А потом я пошла мыться, и потеряла сознание…
А когда я уже жила в Запорожье, я ходила на курсы. Мечтала об институте. Ходила в вечернюю школу. Один раз сказал преподавателю на рабфаке:
-? Когда я ехала сюда, я думала, что я очень подготовленный человек.
-? Товарищ Медведь, для того, чтобы Вы поняли, что ничего не знаете, надо очень много учиться.
Ничего развлекательного в колонии не было.
Была еврейская синагога. Так после революции ее забрали.
Клуба не было.
Организовали его уже потом, когда я училась на рабфаке.
Тогда я уже приезжала, могла что-то рассказать. Учавствовала в танцах – я очень любила танцевать.
Было одна лавка – частная.
Сахар покупали. Подсолнечное масло делали сами – из семечек подсолнуха. Сливочное тоже делали сами.
Привозили подсолнухи Володе во двор, выбивали семечки, потом везли на маслозавод.
Резали курей, относительно жили неплохо.
Воспоминания о детстве неважные.
Как-то, ты понимаешь, ничего такого радостного не испытали.
Одежду – перешивали, из старших на младших.
Я выделялась в семье, и меня окружали особо.

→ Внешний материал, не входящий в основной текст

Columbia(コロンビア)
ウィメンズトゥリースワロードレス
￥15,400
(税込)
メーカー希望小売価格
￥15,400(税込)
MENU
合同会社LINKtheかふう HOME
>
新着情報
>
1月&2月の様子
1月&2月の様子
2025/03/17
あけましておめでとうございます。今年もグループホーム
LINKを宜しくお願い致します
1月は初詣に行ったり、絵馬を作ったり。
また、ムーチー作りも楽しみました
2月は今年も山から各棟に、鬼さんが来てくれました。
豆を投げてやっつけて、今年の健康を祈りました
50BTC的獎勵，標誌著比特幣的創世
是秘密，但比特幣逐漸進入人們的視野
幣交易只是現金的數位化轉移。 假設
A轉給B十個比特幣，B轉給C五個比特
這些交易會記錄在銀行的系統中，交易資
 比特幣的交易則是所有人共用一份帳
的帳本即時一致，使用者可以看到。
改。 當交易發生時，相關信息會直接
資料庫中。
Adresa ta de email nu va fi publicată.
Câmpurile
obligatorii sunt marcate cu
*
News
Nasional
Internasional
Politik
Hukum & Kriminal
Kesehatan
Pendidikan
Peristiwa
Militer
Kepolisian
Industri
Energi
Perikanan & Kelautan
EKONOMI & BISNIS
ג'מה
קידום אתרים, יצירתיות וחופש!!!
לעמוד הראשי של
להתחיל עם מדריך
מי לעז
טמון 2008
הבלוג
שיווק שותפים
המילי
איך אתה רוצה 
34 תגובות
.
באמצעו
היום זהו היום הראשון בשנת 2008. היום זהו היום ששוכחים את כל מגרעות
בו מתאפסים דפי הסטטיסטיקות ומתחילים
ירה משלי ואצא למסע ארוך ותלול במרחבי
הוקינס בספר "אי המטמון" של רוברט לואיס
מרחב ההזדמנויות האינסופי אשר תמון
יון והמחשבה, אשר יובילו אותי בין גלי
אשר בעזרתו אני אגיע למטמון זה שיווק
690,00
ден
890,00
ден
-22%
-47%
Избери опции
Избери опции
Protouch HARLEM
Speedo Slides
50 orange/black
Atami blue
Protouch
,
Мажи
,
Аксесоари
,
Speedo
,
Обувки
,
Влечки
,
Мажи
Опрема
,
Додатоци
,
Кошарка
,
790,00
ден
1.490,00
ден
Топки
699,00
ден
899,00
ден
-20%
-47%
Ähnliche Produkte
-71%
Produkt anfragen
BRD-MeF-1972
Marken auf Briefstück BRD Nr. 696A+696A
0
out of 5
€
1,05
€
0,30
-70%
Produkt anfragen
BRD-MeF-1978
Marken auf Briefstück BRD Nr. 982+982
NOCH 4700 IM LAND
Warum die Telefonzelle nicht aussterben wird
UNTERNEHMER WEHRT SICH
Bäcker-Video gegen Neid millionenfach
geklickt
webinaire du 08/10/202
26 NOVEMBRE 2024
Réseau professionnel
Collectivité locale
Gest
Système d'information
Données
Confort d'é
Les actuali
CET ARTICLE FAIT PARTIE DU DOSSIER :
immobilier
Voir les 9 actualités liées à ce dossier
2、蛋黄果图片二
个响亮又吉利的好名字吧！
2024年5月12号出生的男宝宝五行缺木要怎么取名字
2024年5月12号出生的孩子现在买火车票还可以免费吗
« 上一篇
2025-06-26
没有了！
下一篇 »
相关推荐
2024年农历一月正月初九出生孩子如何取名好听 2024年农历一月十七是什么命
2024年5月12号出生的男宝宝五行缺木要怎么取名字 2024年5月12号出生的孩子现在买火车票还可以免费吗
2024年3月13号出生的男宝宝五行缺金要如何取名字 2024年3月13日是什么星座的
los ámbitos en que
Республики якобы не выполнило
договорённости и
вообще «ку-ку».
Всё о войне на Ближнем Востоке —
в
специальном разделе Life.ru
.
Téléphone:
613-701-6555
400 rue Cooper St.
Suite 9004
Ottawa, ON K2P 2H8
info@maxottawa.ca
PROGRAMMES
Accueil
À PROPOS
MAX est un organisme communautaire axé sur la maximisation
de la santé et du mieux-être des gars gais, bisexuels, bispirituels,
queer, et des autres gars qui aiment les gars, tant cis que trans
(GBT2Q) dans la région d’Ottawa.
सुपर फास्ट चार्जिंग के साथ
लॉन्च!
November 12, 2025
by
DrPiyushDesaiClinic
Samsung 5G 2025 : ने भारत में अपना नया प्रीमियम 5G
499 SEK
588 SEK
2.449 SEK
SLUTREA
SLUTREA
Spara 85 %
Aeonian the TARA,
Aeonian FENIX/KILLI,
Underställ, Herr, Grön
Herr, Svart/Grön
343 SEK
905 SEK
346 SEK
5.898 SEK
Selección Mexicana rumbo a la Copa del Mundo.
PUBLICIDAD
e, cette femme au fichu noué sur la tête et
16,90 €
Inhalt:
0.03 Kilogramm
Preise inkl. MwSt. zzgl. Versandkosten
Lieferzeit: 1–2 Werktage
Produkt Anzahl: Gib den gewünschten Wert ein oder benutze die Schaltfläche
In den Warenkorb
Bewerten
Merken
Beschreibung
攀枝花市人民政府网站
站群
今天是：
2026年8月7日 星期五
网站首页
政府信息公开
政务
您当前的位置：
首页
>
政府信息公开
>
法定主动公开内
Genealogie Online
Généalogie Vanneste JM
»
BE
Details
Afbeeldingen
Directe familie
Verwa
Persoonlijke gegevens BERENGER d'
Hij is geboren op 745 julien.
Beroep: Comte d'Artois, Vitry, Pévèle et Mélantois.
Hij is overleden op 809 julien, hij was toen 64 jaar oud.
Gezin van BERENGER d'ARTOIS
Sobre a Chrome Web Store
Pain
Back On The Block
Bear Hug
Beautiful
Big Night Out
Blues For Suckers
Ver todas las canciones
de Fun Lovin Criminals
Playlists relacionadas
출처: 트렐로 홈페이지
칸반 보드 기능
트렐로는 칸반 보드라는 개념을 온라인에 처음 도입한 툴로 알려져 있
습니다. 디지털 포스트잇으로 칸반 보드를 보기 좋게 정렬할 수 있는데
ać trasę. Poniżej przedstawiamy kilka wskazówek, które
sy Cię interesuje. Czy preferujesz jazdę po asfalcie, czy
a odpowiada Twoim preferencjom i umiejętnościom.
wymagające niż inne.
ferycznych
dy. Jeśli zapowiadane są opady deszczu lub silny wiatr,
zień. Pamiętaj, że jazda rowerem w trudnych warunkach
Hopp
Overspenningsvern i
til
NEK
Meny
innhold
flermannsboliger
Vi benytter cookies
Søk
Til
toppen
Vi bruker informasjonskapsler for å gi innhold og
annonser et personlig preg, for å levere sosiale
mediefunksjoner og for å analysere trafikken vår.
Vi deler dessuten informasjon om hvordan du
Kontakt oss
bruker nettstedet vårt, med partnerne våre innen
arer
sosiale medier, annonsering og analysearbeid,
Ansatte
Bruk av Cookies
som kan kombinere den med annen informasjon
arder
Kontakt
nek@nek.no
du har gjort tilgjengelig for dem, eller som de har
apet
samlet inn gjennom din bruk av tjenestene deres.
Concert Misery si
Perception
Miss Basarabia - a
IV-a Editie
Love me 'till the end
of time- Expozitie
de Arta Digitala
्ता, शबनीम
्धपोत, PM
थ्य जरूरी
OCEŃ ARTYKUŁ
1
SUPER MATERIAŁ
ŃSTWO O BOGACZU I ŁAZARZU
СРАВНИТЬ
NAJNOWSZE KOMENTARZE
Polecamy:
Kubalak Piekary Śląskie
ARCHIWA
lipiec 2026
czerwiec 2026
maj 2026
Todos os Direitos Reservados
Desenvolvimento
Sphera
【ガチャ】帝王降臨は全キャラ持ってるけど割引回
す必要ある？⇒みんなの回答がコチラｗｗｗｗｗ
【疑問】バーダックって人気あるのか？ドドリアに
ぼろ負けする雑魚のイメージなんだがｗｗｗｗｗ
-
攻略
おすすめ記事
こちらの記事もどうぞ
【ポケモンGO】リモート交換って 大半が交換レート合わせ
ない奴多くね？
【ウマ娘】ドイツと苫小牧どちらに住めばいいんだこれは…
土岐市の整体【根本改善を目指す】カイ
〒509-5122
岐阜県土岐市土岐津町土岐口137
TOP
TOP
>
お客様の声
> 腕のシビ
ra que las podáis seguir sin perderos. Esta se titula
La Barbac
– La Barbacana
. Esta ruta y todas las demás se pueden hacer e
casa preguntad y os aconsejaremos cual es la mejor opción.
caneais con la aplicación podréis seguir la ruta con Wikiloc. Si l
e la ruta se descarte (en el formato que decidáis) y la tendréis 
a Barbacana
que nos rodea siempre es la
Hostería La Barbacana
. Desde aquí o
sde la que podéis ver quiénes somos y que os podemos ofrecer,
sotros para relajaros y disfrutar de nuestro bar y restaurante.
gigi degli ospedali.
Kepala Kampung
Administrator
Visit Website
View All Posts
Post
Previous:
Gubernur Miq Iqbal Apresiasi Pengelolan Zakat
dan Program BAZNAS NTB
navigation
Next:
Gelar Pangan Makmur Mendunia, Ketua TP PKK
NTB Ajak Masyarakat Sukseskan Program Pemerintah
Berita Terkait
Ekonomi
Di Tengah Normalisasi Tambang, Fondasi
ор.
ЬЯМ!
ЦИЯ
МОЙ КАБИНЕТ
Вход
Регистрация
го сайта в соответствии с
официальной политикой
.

Магазина в колонии не было.
Город – Гуляйполе, там можно было что-то купить.
Я была маленькой, и меня научили печь хлеб.
Была большая печь, нагревали дровами.
Я брала тесто, мне дали лопатку длинную, и я хлеб садила в печь.
Пол был земляной.
Брала после лошадей, коров навоз, смешивала с песком и смазывала полы.
Это было на субботу.
Смазывала стены белым – побелкой, а потом мазали пол – и был праздник.
В этой колонии жили 3 брата отца. У нас во дворе жил один брат отца.
У него были дети нашего возраста. Но мы редко общались. А со второй семьей мы начали встречаться, когда жили в Запорожье. И сестра мне говорила – Сима, почему я не знала тебя, что ты такая?